## Exercise goal
Format every line of the items below as a two-column Markdown table, with Row holding a running number and Line holding the line itself. Leave out blank lines.
** start Excerpted records **
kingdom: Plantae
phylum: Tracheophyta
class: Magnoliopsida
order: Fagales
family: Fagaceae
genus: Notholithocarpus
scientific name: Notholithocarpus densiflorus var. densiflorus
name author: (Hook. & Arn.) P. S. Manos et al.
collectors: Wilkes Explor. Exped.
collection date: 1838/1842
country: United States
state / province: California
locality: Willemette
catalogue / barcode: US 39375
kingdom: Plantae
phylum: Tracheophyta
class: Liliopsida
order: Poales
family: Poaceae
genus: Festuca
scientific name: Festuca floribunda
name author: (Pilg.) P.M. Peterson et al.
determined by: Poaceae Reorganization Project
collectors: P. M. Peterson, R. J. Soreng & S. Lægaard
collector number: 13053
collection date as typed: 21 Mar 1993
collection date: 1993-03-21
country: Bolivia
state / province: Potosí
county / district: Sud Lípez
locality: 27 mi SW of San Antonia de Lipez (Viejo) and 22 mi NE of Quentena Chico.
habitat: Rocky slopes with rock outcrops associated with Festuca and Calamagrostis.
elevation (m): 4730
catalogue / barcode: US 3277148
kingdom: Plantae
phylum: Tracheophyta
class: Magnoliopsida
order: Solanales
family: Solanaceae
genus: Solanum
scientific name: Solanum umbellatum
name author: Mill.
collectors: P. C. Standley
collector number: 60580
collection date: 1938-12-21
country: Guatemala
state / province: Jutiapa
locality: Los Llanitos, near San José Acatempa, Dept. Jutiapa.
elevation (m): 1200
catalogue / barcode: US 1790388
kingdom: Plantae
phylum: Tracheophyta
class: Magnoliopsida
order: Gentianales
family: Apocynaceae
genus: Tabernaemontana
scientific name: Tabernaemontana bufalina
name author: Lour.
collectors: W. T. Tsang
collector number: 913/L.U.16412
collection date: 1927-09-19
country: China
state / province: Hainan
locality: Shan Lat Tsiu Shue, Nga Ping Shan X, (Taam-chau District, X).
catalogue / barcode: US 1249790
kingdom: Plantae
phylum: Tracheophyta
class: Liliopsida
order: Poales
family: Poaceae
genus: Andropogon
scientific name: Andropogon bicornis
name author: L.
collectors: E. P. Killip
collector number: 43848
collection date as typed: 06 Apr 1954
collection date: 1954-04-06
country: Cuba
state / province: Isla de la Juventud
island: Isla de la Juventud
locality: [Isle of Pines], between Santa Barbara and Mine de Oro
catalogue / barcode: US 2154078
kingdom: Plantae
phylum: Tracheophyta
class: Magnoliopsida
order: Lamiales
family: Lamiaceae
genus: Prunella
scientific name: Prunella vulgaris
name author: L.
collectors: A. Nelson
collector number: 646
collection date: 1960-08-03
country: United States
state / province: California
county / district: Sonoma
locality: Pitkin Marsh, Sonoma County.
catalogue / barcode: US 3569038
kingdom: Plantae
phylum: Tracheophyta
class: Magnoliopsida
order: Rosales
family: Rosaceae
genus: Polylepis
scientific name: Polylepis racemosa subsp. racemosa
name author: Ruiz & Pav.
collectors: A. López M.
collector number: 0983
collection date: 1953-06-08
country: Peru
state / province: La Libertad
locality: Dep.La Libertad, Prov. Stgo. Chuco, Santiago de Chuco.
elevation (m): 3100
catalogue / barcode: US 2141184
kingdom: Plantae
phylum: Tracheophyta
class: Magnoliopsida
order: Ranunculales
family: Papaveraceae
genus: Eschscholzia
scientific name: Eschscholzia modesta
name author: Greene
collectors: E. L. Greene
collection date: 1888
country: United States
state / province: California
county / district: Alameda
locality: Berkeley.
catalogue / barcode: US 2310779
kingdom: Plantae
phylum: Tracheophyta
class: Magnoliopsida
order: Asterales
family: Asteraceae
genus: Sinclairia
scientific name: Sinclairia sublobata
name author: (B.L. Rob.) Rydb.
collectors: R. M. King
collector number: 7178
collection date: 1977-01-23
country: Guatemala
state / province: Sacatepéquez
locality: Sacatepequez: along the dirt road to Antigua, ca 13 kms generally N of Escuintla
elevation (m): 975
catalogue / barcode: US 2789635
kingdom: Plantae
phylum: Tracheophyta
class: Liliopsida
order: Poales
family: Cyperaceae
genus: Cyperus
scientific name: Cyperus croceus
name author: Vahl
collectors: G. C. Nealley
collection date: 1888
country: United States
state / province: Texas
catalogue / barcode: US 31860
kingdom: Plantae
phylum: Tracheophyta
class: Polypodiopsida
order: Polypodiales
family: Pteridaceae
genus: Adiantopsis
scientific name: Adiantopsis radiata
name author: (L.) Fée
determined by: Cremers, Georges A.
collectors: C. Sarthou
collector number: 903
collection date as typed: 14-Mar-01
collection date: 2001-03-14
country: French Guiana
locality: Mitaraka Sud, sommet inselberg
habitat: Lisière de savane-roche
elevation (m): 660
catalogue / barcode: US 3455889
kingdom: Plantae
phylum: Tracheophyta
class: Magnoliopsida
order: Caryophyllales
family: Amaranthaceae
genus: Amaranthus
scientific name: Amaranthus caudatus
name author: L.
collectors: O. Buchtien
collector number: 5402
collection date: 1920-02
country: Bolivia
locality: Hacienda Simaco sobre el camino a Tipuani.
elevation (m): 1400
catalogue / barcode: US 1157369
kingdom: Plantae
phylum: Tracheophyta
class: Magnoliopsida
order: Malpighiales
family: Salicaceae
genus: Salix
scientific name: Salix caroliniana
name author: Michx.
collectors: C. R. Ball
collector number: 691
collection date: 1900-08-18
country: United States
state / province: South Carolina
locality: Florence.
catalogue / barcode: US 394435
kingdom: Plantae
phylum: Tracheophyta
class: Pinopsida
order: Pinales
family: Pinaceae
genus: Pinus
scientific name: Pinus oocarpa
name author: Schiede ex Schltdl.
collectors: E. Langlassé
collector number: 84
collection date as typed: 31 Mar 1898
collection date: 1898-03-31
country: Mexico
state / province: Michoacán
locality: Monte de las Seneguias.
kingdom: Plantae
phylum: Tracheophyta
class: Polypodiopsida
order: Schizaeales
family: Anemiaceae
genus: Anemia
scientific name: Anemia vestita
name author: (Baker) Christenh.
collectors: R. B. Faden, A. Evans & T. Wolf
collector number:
** end Excerpted records **
## Exercise answer
| Row | Line |
|---|---|
| 1 | kingdom: Plantae |
| 2 | phylum: Tracheophyta |
| 3 | class: Magnoliopsida |
| 4 | order: Fagales |
| 5 | family: Fagaceae |
| 6 | genus: Notholithocarpus |
| 7 | scientific name: Notholithocarpus densiflorus var. densiflorus |
| 8 | name author: (Hook. & Arn.) P. S. Manos et al. |
| 9 | collectors: Wilkes Explor. Exped. |
| 10 | collection date: 1838/1842 |
| 11 | country: United States |
| 12 | state / province: California |
| 13 | locality: Willemette |
| 14 | catalogue / barcode: US 39375 |
| 15 | kingdom: Plantae |
| 16 | phylum: Tracheophyta |
| 17 | class: Liliopsida |
| 18 | order: Poales |
| 19 | family: Poaceae |
| 20 | genus: Festuca |
| 21 | scientific name: Festuca floribunda |
| 22 | name author: (Pilg.) P.M. Peterson et al. |
| 23 | determined by: Poaceae Reorganization Project |
| 24 | collectors: P. M. Peterson, R. J. Soreng & S. Lægaard |
| 25 | collector number: 13053 |
| 26 | collection date as typed: 21 Mar 1993 |
| 27 | collection date: 1993-03-21 |
| 28 | country: Bolivia |
| 29 | state / province: Potosí |
| 30 | county / district: Sud Lípez |
| 31 | locality: 27 mi SW of San Antonia de Lipez (Viejo) and 22 mi NE of Quentena Chico. |
| 32 | habitat: Rocky slopes with rock outcrops associated with Festuca and Calamagrostis. |
| 33 | elevation (m): 4730 |
| 34 | catalogue / barcode: US 3277148 |
| 35 | kingdom: Plantae |
| 36 | phylum: Tracheophyta |
| 37 | class: Magnoliopsida |
| 38 | order: Solanales |
| 39 | family: Solanaceae |
| 40 | genus: Solanum |
| 41 | scientific name: Solanum umbellatum |
| 42 | name author: Mill. |
| 43 | collectors: P. C. Standley |
| 44 | collector number: 60580 |
| 45 | collection date: 1938-12-21 |
| 46 | country: Guatemala |
| 47 | state / province: Jutiapa |
| 48 | locality: Los Llanitos, near San José Acatempa, Dept. Jutiapa. |
| 49 | elevation (m): 1200 |
| 50 | catalogue / barcode: US 1790388 |
| 51 | kingdom: Plantae |
| 52 | phylum: Tracheophyta |
| 53 | class: Magnoliopsida |
| 54 | order: Gentianales |
| 55 | family: Apocynaceae |
| 56 | genus: Tabernaemontana |
| 57 | scientific name: Tabernaemontana bufalina |
| 58 | name author: Lour. |
| 59 | collectors: W. T. Tsang |
| 60 | collector number: 913/L.U.16412 |
| 61 | collection date: 1927-09-19 |
| 62 | country: China |
| 63 | state / province: Hainan |
| 64 | locality: Shan Lat Tsiu Shue, Nga Ping Shan X, (Taam-chau District, X). |
| 65 | catalogue / barcode: US 1249790 |
| 66 | kingdom: Plantae |
| 67 | phylum: Tracheophyta |
| 68 | class: Liliopsida |
| 69 | order: Poales |
| 70 | family: Poaceae |
| 71 | genus: Andropogon |
| 72 | scientific name: Andropogon bicornis |
| 73 | name author: L. |
| 74 | collectors: E. P. Killip |
| 75 | collector number: 43848 |
| 76 | collection date as typed: 06 Apr 1954 |
| 77 | collection date: 1954-04-06 |
| 78 | country: Cuba |
| 79 | state / province: Isla de la Juventud |
| 80 | island: Isla de la Juventud |
| 81 | locality: [Isle of Pines], between Santa Barbara and Mine de Oro |
| 82 | catalogue / barcode: US 2154078 |
| 83 | kingdom: Plantae |
| 84 | phylum: Tracheophyta |
| 85 | class: Magnoliopsida |
| 86 | order: Lamiales |
| 87 | family: Lamiaceae |
| 88 | genus: Prunella |
| 89 | scientific name: Prunella vulgaris |
| 90 | name author: L. |
| 91 | collectors: A. Nelson |
| 92 | collector number: 646 |
| 93 | collection date: 1960-08-03 |
| 94 | country: United States |
| 95 | state / province: California |
| 96 | county / district: Sonoma |
| 97 | locality: Pitkin Marsh, Sonoma County. |
| 98 | catalogue / barcode: US 3569038 |
| 99 | kingdom: Plantae |
| 100 | phylum: Tracheophyta |
| 101 | class: Magnoliopsida |
| 102 | order: Rosales |
| 103 | family: Rosaceae |
| 104 | genus: Polylepis |
| 105 | scientific name: Polylepis racemosa subsp. racemosa |
| 106 | name author: Ruiz & Pav. |
| 107 | collectors: A. López M. |
| 108 | collector number: 0983 |
| 109 | collection date: 1953-06-08 |
| 110 | country: Peru |
| 111 | state / province: La Libertad |
| 112 | locality: Dep.La Libertad, Prov. Stgo. Chuco, Santiago de Chuco. |
| 113 | elevation (m): 3100 |
| 114 | catalogue / barcode: US 2141184 |
| 115 | kingdom: Plantae |
| 116 | phylum: Tracheophyta |
| 117 | class: Magnoliopsida |
| 118 | order: Ranunculales |
| 119 | family: Papaveraceae |
| 120 | genus: Eschscholzia |
| 121 | scientific name: Eschscholzia modesta |
| 122 | name author: Greene |
| 123 | collectors: E. L. Greene |
| 124 | collection date: 1888 |
| 125 | country: United States |
| 126 | state / province: California |
| 127 | county / district: Alameda |
| 128 | locality: Berkeley. |
| 129 | catalogue / barcode: US 2310779 |
| 130 | kingdom: Plantae |
| 131 | phylum: Tracheophyta |
| 132 | class: Magnoliopsida |
| 133 | order: Asterales |
| 134 | family: Asteraceae |
| 135 | genus: Sinclairia |
| 136 | scientific name: Sinclairia sublobata |
| 137 | name author: (B.L. Rob.) Rydb. |
| 138 | collectors: R. M. King |
| 139 | collector number: 7178 |
| 140 | collection date: 1977-01-23 |
| 141 | country: Guatemala |
| 142 | state / province: Sacatepéquez |
| 143 | locality: Sacatepequez: along the dirt road to Antigua, ca 13 kms generally N of Escuintla |
| 144 | elevation (m): 975 |
| 145 | catalogue / barcode: US 2789635 |
| 146 | kingdom: Plantae |
| 147 | phylum: Tracheophyta |
| 148 | class: Liliopsida |
| 149 | order: Poales |
| 150 | family: Cyperaceae |
| 151 | genus: Cyperus |
| 152 | scientific name: Cyperus croceus |
| 153 | name author: Vahl |
| 154 | collectors: G. C. Nealley |
| 155 | collection date: 1888 |
| 156 | country: United States |
| 157 | state / province: Texas |
| 158 | catalogue / barcode: US 31860 |
| 159 | kingdom: Plantae |
| 160 | phylum: Tracheophyta |
| 161 | class: Polypodiopsida |
| 162 | order: Polypodiales |
| 163 | family: Pteridaceae |
| 164 | genus: Adiantopsis |
| 165 | scientific name: Adiantopsis radiata |
| 166 | name author: (L.) Fée |
| 167 | determined by: Cremers, Georges A. |
| 168 | collectors: C. Sarthou |
| 169 | collector number: 903 |
| 170 | collection date as typed: 14-Mar-01 |
| 171 | collection date: 2001-03-14 |
| 172 | country: French Guiana |
| 173 | locality: Mitaraka Sud, sommet inselberg |
| 174 | habitat: Lisière de savane-roche |
| 175 | elevation (m): 660 |
| 176 | catalogue / barcode: US 3455889 |
| 177 | kingdom: Plantae |
| 178 | phylum: Tracheophyta |
| 179 | class: Magnoliopsida |
| 180 | order: Caryophyllales |
| 181 | family: Amaranthaceae |
| 182 | genus: Amaranthus |
| 183 | scientific name: Amaranthus caudatus |
| 184 | name author: L. |
| 185 | collectors: O. Buchtien |
| 186 | collector number: 5402 |
| 187 | collection date: 1920-02 |
| 188 | country: Bolivia |
| 189 | locality: Hacienda Simaco sobre el camino a Tipuani. |
| 190 | elevation (m): 1400 |
| 191 | catalogue / barcode: US 1157369 |
| 192 | kingdom: Plantae |
| 193 | phylum: Tracheophyta |
| 194 | class: Magnoliopsida |
| 195 | order: Malpighiales |
| 196 | family: Salicaceae |
| 197 | genus: Salix |
| 198 | scientific name: Salix caroliniana |
| 199 | name author: Michx. |
| 200 | collectors: C. R. Ball |
| 201 | collector number: 691 |
| 202 | collection date: 1900-08-18 |
| 203 | country: United States |
| 204 | state / province: South Carolina |
| 205 | locality: Florence. |
| 206 | catalogue / barcode: US 394435 |
| 207 | kingdom: Plantae |
| 208 | phylum: Tracheophyta |
| 209 | class: Pinopsida |
| 210 | order: Pinales |
| 211 | family: Pinaceae |
| 212 | genus: Pinus |
| 213 | scientific name: Pinus oocarpa |
| 214 | name author: Schiede ex Schltdl. |
| 215 | collectors: E. Langlassé |
| 216 | collector number: 84 |
| 217 | collection date as typed: 31 Mar 1898 |
| 218 | collection date: 1898-03-31 |
| 219 | country: Mexico |
| 220 | state / province: Michoacán |
| 221 | locality: Monte de las Seneguias. |
| 222 | kingdom: Plantae |
| 223 | phylum: Tracheophyta |
| 224 | class: Polypodiopsida |
| 225 | order: Schizaeales |
| 226 | family: Anemiaceae |
| 227 | genus: Anemia |
| 228 | scientific name: Anemia vestita |
| 229 | name author: (Baker) Christenh. |
| 230 | collectors: R. B. Faden, A. Evans & T. Wolf |
| 231 | collector number: |